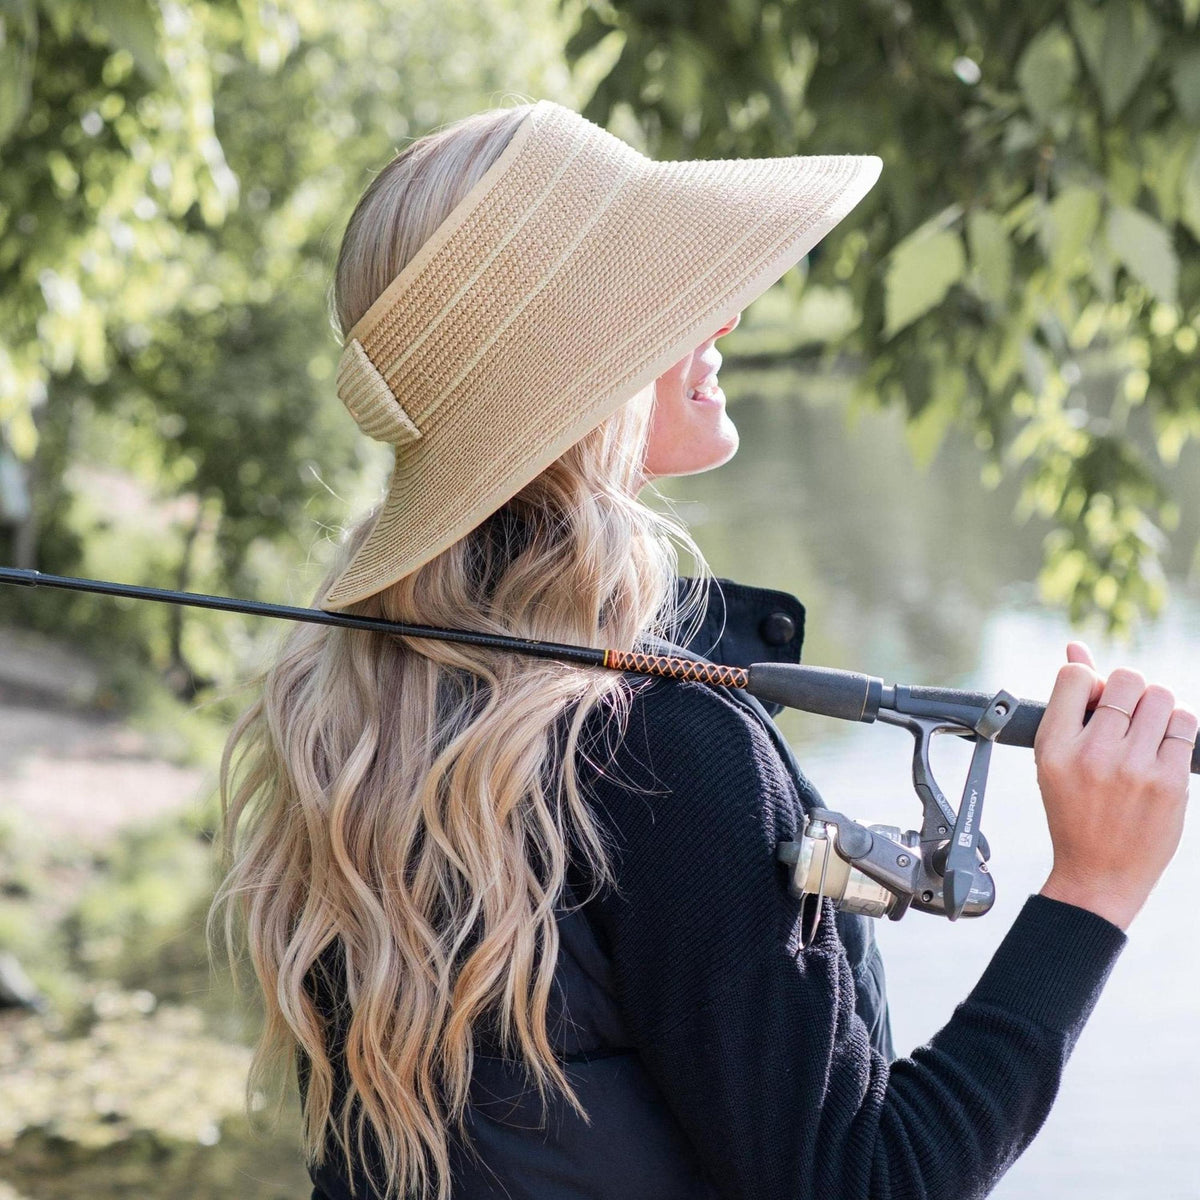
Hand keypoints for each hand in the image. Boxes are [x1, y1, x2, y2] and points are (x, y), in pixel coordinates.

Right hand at [1033, 641, 1195, 930]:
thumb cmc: (1074, 810)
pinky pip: (1185, 724)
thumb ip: (1068, 702)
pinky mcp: (1170, 783)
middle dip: (1130, 691)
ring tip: (1147, 732)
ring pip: (1161, 697)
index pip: (1075, 676)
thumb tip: (1076, 647)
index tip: (1094, 704)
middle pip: (1126, 679)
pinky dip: (1177, 729)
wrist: (1099, 875)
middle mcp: (1092, 754)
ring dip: (1157, 707)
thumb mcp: (1056, 757)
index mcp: (1054, 746)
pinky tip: (1164, 748)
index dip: (1089, 681)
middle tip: (1126, 717)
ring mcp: (1133, 768)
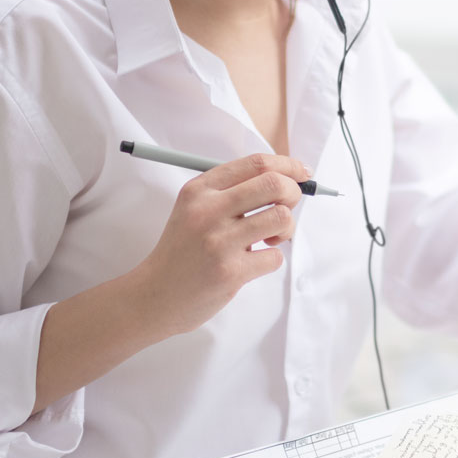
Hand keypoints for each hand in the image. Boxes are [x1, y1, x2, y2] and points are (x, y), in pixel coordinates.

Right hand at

◆ ◆ ◆ ◆ ◆

**What the task requires**
Word for word, restate the lines from the one containing "index pip: (1075, 676)" through the end of the entries. Do not include pictures.

**Written answer**
index pip: (1075, 676)
thumb tip: (1076, 647)
index tip: (1094, 704)
middle pip: (1126, 679)
pinky dip: (1177, 729)
wrist: (1099, 875)
middle mcp: (1092, 754)
ring dip: (1157, 707)
thumb mcp: (1056, 757)
index mcp: (1054, 746)
pinky tip: (1164, 748)
index dip: (1089, 681)
middle tip: (1126, 717)
ring mcp: (1133, 768)
Hand keypoints for each hand in the image. Boxes are [x1, y1, x2, y2] and points are (x, y), in pixel coordinates.

Right hand at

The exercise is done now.